– Feb. 11th 2021 6:22 am ET
Tesla and GM are set to regain access to tax credit worth $7,000 on 400,000 more electric cars in the US with new proposed reform of the federal EV incentive program.
The federal government in the US has a tax program that provides incentive for buyers of electric vehicles that dates back from the Bush era, and it was expanded during the Obama administration.
It would give $7,500 in tax credits to every buyer of new electric vehicles.
However, the government put a cap of 200,000 deliveries of electric vehicles in the US for each automaker.
After they reach that threshold, it would trigger a phase-out period that would remove access to any federal tax credit for buyers of electric vehicles from those manufacturers in the US.
Tesla was the first manufacturer to hit the threshold back in 2018.
The program was successful in helping accelerate EV sales early on, but it was seen as flawed since both Tesla and GM have hit the threshold – and now they find their EVs less competitive in the US against foreign automakers that haven’t hit their threshold and buyers still have access to the tax credit for their electric vehicles.
Therefore, the program punishes automakers that were early in the transition to electric vehicles.
With the Democrats taking the White House and the Senate in the latest election in the US, we have been expecting that they would bring back reforms to the EV incentives in order to fix the situation.
It’s something that was attempted a few times during the Trump administration, but it was always shut down by Republicans even though some of them were backing the efforts.
The Democrats have now officially introduced the bill, the Growing Renewable Energy and Efficiency Now (GREEN) Act, to reform the federal EV tax incentives, among other tax programs to help renewable energy.
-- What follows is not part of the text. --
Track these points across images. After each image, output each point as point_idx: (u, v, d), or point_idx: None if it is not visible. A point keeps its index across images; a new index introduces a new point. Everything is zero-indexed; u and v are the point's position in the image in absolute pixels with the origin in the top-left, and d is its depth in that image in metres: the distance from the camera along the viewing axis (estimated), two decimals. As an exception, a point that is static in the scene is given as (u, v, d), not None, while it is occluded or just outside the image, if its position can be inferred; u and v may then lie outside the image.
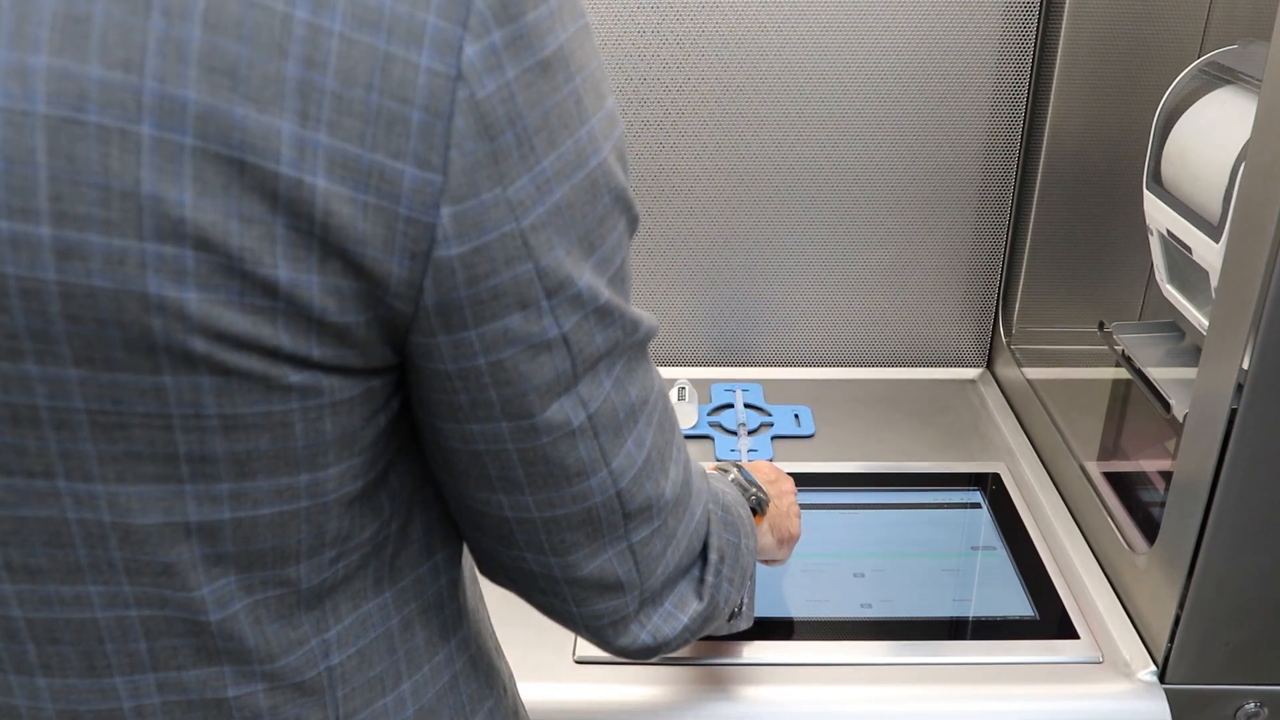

Here’s the relevant part of the bill for electric cars:
The provision expands the qualified plug-in electric drive motor vehicle credit under Section 30D to apply a new transition period for vehicle sales of a manufacturer between 200,000 and 600,000 electric vehicles (EVs), under which the credit is reduced by $500. The provision replaces the current phaseout period (which begins at 200,000 vehicles) with a phaseout period that instead begins during the second calendar quarter after the 600,000-vehicle threshold is reached. At the start of the new phaseout period, the credit is reduced by 50% for one quarter and terminates thereafter. For manufacturers that pass the 200,000-vehicle threshold before the enactment of this bill, the number of vehicles sold in between 200,000 and those sold on the date of enactment are excluded to determine when the 600,000-vehicle threshold is reached.
In short, automakers that have met the threshold already would have access to a new $7,000 tax credit for 400,000 additional electric vehicles until a new phase-out period starts again.
While the bill needs to go through the legislative process, it is likely to be adopted since the Democrats now hold the House, the Senate, and the White House.
Electrek‘s take
This specific reform has been proposed before. It’s not the ideal reform of the tax credits, and I could see better implementations, like removing the cap per manufacturer and instead having a total industry cap in order to incentivize automakers to bring EVs to the US faster, but it is certainly better than nothing.
It will be especially good for Tesla and GM whose EV buyers haven’t had access to the tax credit for a while now.
However, it is not ideal for those companies in the short term since now buyers are going to be expecting to have access to that credit in the near future, and they might postpone buying until then since it doesn’t look like the new $7,000 tax credit is going to be retroactive.
That could be a problem for Tesla in the coming months.